Yes, Google cares about page speed. In fact, website speed is a factor in search engine rankings. A fast-loading website can lead to more traffic from searches, thus improving the site’s visibility.
Yes, GTmetrix is a reliable tool for testing website performance. It provides detailed information about your website’s speed and identifies improvement areas. However, it is essential to note that the results should not be the only metric used to evaluate website performance. Other factors, such as user experience and engagement, should also be considered.
Yes, GTmetrix offers a free account option to access basic performance analysis tools. However, more advanced features like monitoring and API access require a paid subscription.
GTmetrix grades range from A to F. A score of B or above is generally considered good.
Ideally, your website should load in 2-3 seconds. Anything longer than that can result in visitors leaving your site.

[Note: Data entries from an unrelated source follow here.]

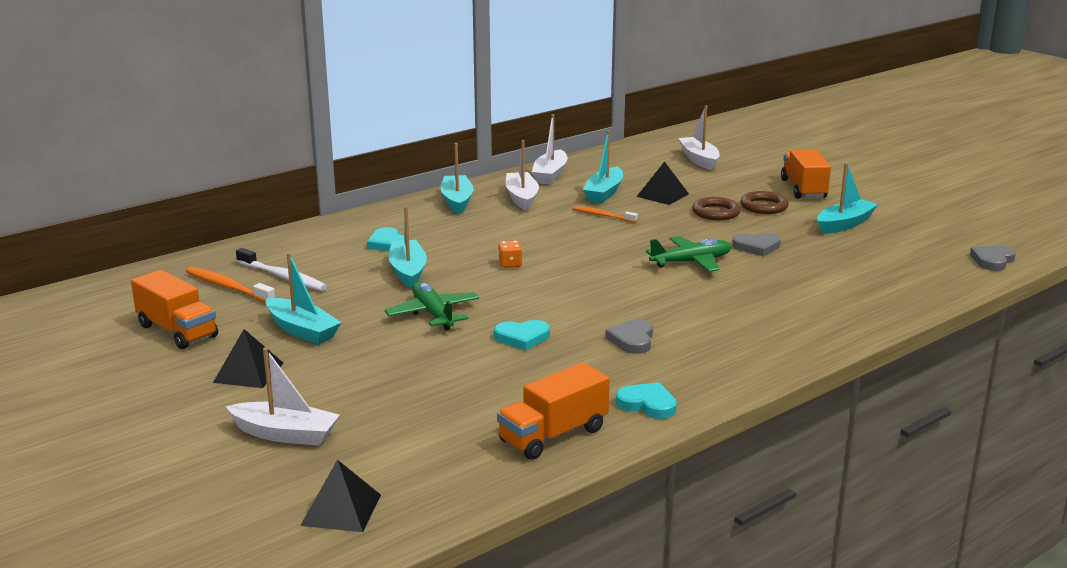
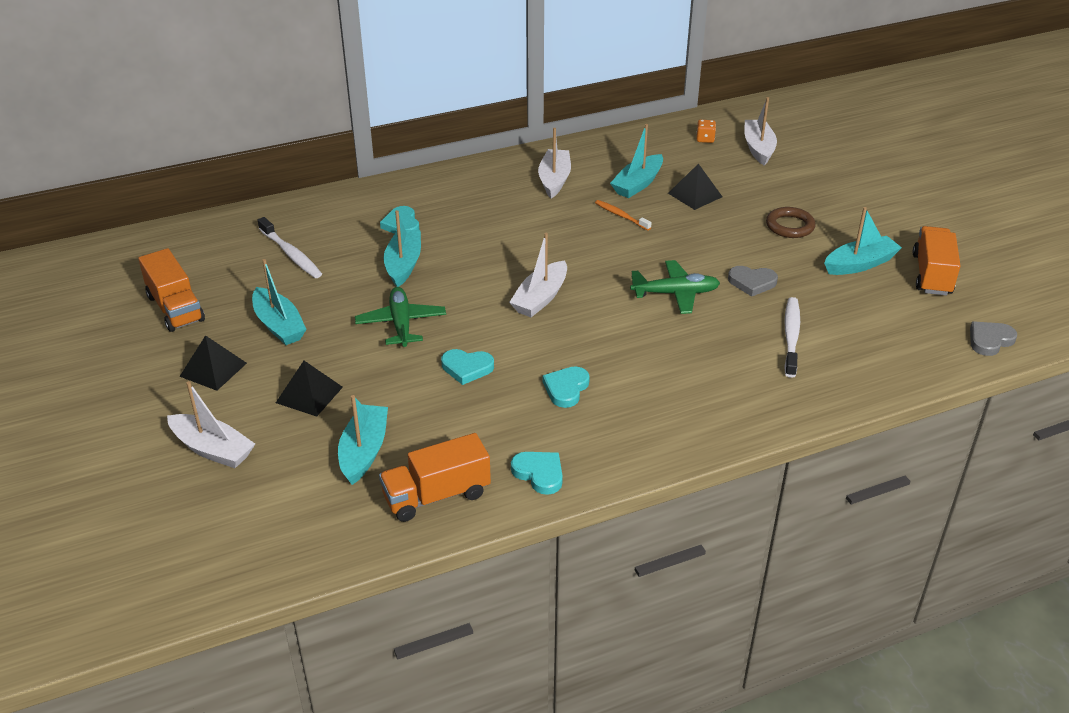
camera: 15 degrees right, 15 degrees up
(228, 287) = (239, 259): orange toothbrush -> none
(341, 510) = (220, 546): black pyramid -> black pyramid (309, 394)
(457, 201) = (491, 176): turquoise boat -> turquoise boat (364, 451)
(510, 264) = (501, 269): orange dice -> orange dice (705, 139)
(550, 175) = (597, 150): white boat -> white boat (540, 298)
(632, 340) = (566, 389): grey heart -> turquoise heart
(716, 213) = (736, 228): brown ring -> none
(803, 189) = (845, 206): orange truck -> orange truck (932, 275)
(818, 278) = (791, 336): none -> white toothbrush

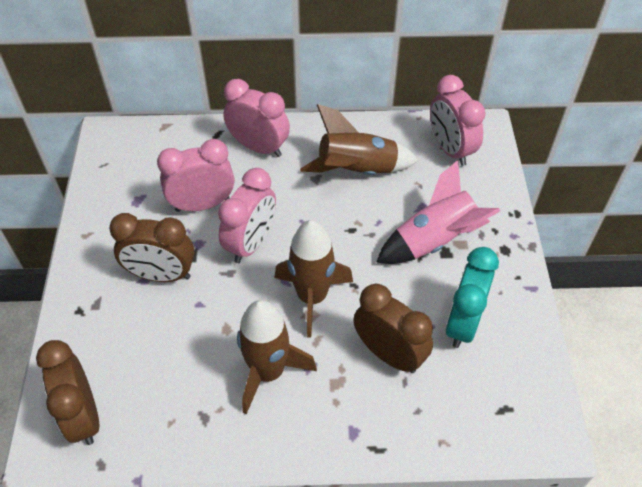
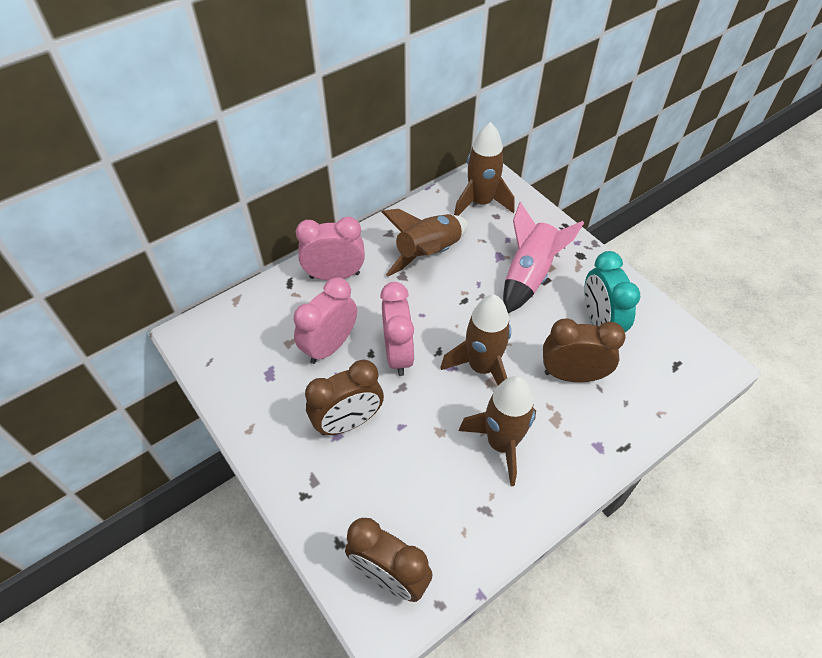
camera: 35 degrees left, 0 degrees up
(450, 149) = (481, 203): pink clock -> brown rocket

A Content Delivery Network (CDN) is a collection of servers located in different parts of the world that store copies of your website’s content. When someone visits your website, they are served content from the server closest to them, reducing the time it takes for your website to load.
GTmetrix is a powerful tool that can provide valuable insights into the performance of your website. By identifying areas for improvement, you can make changes to speed up your site and provide your users with a better experience. However, it’s important to remember that website speed is just one factor in overall user satisfaction, so it’s worth considering other factors, such as content quality and design.